▸ **What is required**: In the entries below, find the line with "10:01 PM, Jan 14, 2026" and the line with "presence, and gently"; give again those lines and every line between them, exactly.

(Beginning of Exercise data)

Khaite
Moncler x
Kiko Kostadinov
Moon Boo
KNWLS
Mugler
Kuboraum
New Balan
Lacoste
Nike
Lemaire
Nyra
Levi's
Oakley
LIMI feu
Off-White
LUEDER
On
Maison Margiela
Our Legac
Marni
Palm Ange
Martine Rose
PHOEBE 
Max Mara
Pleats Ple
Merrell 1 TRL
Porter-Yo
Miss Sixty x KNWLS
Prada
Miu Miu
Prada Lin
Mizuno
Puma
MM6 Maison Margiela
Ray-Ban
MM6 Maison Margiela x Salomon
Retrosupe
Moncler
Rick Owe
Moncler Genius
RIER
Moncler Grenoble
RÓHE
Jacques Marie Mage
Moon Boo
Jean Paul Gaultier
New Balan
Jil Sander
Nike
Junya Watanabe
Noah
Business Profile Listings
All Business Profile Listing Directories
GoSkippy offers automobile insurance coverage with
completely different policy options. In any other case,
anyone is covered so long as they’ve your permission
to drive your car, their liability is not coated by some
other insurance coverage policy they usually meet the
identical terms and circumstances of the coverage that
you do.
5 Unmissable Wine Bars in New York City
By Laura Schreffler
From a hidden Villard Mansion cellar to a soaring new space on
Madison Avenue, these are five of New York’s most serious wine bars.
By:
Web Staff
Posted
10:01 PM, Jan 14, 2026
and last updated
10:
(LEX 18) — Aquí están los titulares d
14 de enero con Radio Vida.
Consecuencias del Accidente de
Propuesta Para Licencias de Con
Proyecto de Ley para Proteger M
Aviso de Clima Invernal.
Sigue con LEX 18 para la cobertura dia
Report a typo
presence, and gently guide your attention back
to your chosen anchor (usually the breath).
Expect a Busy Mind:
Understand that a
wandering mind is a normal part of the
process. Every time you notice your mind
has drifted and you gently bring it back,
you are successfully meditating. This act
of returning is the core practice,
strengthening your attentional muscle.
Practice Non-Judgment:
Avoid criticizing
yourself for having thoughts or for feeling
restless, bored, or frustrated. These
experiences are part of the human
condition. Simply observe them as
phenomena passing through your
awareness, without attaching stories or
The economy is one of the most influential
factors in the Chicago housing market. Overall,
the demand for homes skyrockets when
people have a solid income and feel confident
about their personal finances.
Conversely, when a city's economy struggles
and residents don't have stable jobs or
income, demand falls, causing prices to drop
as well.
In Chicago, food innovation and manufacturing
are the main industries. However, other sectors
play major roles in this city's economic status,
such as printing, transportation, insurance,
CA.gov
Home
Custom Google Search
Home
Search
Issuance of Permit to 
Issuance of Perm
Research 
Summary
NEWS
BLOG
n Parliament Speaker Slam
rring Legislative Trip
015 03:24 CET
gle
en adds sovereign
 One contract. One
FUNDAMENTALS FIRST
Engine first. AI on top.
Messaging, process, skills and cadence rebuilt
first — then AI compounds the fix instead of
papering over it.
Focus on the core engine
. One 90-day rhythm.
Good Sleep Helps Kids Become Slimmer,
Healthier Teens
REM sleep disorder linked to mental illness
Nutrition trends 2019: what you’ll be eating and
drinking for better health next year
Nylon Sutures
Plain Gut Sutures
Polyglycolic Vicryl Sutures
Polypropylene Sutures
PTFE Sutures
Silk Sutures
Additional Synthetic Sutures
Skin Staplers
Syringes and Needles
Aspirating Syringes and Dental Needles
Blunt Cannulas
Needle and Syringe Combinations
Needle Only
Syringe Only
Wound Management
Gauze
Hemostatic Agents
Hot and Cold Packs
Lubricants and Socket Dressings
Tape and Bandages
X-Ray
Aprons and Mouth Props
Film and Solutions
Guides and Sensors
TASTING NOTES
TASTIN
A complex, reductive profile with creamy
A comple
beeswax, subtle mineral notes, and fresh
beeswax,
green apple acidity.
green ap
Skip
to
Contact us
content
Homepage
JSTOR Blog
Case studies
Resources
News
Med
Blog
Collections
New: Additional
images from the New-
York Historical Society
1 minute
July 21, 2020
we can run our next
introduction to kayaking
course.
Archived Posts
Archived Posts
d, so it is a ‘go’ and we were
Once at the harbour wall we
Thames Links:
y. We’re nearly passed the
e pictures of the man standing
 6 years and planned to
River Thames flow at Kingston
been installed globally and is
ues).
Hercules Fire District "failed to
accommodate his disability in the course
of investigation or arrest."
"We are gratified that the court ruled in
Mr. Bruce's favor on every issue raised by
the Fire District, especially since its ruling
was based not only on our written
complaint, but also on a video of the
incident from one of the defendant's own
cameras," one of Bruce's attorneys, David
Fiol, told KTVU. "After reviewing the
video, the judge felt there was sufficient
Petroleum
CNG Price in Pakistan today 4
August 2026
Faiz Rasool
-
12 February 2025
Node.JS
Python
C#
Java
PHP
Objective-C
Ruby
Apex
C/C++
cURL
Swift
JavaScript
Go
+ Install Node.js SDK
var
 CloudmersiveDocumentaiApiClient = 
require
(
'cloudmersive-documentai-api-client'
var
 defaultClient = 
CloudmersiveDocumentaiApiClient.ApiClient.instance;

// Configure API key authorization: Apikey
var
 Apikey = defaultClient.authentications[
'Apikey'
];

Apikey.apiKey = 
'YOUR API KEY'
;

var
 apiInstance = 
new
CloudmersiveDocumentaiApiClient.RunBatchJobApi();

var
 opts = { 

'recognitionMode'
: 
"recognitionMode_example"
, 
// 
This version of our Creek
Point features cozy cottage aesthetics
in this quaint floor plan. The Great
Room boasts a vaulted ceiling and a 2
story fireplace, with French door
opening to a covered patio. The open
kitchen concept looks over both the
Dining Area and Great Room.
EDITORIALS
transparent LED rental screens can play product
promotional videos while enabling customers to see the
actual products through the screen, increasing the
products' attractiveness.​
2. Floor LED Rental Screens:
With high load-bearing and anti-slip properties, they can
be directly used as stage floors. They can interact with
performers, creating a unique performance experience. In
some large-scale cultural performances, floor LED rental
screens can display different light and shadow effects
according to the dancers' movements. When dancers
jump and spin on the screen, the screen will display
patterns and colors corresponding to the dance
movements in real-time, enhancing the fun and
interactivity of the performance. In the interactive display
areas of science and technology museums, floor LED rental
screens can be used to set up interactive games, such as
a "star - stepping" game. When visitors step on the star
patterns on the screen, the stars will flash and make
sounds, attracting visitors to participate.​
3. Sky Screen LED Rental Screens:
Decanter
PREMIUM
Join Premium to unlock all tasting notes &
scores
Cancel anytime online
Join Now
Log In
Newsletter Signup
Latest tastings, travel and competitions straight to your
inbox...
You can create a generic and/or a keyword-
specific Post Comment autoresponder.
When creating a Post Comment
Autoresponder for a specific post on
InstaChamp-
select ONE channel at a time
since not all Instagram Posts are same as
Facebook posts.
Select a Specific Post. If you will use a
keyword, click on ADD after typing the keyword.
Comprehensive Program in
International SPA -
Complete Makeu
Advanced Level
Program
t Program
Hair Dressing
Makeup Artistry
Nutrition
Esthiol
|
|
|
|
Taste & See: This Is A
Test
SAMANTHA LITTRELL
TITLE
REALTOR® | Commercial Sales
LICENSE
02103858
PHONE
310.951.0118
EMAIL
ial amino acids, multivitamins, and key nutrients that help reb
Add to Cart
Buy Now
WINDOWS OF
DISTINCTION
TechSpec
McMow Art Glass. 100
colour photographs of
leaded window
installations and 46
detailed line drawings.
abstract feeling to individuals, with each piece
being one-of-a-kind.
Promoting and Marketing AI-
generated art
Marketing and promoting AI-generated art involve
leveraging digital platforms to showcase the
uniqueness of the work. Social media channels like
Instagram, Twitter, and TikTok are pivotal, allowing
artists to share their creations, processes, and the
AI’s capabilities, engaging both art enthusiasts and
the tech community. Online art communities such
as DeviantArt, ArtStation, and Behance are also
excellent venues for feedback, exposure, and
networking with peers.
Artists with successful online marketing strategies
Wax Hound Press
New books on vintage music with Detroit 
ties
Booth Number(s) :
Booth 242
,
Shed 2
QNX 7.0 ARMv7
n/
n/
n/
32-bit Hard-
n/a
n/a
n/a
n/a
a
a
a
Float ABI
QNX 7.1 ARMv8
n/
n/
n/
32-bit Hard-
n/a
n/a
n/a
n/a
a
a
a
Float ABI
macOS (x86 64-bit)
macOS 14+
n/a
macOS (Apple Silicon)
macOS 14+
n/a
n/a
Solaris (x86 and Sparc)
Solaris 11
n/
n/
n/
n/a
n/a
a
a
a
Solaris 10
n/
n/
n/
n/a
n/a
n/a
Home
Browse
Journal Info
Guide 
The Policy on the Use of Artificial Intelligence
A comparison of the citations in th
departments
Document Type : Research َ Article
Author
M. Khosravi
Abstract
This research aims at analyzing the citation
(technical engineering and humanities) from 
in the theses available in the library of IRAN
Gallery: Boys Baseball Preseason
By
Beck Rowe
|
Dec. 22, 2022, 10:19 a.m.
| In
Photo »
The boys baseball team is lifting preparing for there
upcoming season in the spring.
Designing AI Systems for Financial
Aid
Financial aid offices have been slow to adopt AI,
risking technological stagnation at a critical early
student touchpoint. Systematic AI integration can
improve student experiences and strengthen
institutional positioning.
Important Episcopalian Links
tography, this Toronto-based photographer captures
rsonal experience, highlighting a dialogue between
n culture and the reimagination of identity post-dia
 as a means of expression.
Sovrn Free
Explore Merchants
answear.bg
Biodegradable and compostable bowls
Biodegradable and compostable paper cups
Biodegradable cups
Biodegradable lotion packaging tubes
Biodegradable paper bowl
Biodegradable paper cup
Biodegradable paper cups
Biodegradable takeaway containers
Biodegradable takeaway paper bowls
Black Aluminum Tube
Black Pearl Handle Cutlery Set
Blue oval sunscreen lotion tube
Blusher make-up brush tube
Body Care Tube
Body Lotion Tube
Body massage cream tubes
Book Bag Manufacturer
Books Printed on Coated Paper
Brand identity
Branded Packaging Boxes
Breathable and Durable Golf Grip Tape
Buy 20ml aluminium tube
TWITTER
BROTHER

(End of Exercise data)

▸ **Response**:
10:01 PM, Jan 14, 2026
and last updated
10:
(LEX 18) — Aquí están los titulares d
14 de enero con Radio Vida.
Consecuencias del Accidente de
Propuesta Para Licencias de Con
Proyecto de Ley para Proteger M
Aviso de Clima Invernal.
Sigue con LEX 18 para la cobertura dia
Report a typo
presence, and gently guide your attention back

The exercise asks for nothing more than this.